I am reminded of something our instructor (Fr. Guy Mansini, O.S.B.) said in Ecclesiology class the other day. A little out of context here, but still applicable, I believe:
“All the truly important things that happen in the Church happen secretly and silently, not publicly.”
If this is true, and I think it is, we all have a lot of work to do. And it starts in each one of our hearts.
Rather than focusing on who or what may be responsible for acts of war and violence, earthquakes, man-made disasters, and illness, the vital question for each one of us is this:
“Is your heart ready to return to God, to welcome restoration of that fractured relationship—no matter what else may be happening?”
In other words, whatever the case may be for those caught up in the world’s tragedies, where do you stand? If your earthly life would cease this day, would you be ready?

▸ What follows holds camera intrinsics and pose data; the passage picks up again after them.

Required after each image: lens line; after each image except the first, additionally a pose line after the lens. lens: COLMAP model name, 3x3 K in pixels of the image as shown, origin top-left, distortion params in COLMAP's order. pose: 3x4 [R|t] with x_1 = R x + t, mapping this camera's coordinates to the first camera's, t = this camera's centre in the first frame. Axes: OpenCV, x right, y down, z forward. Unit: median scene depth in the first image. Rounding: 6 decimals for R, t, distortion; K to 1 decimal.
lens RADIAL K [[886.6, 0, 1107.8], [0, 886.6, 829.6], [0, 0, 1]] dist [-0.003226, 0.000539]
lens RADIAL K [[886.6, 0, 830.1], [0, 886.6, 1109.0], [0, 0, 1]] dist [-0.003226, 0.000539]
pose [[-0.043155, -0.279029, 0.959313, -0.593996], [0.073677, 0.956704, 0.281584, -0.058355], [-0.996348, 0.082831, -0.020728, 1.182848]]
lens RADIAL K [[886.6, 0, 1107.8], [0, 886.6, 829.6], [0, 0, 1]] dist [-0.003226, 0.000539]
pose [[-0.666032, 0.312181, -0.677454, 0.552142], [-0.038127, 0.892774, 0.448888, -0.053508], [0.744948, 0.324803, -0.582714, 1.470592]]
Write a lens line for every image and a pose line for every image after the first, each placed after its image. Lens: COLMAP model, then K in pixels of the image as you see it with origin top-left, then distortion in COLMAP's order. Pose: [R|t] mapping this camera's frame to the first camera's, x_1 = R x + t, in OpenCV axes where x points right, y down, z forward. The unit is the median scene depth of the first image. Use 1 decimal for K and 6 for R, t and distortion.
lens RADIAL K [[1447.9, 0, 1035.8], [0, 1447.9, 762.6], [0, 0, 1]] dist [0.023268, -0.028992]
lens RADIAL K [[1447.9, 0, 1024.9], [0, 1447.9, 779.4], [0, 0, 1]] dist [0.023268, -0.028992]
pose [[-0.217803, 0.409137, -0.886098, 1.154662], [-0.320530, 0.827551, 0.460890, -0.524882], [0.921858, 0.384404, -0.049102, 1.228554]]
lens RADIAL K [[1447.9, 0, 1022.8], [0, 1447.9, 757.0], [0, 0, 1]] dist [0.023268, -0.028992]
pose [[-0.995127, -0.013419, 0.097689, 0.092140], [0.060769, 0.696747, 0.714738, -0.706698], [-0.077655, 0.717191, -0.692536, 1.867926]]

Jesus says as much in the Gospel of Luke: “Do you think that because these Galileans suffered in this way they were greater sinners than all other Galileans? By no means! But I tell you, if you do not repent, you will all perish as they did! Or those 18 people who were killed when the tower at Siloam fell on them—do you think they were more guilty than everyone else who lived in Jerusalem? By no means! But I tell you, if you do not repent, you will all perish as they did!” (13:2-5)
I am absolutely and irrevocably convinced that at the point in time (and it will happen), that every single person on Earth finally turns to God in all humility within his or her heart, eternity will fully enter in, and all pain and suffering will cease.
When we stop looking for and assigning blame, and begin to acknowledge the Creator in whose image we were made, and our true relation to one another, on THAT day, we will say to God in sincerity and truth:
“It’s not fair.”
And God will say, “You’re right.”
Then, our eyes will be opened, and we will realize that Jesus has entered so fully into our sufferings that he has taken them all to himself and given them to God with one last gasp: “Father, into your hands I commend my spirit” (Luke 23:46).
At that moment, we will realize for joyful infinity that we have been in God’s embrace all along, awash in his tears.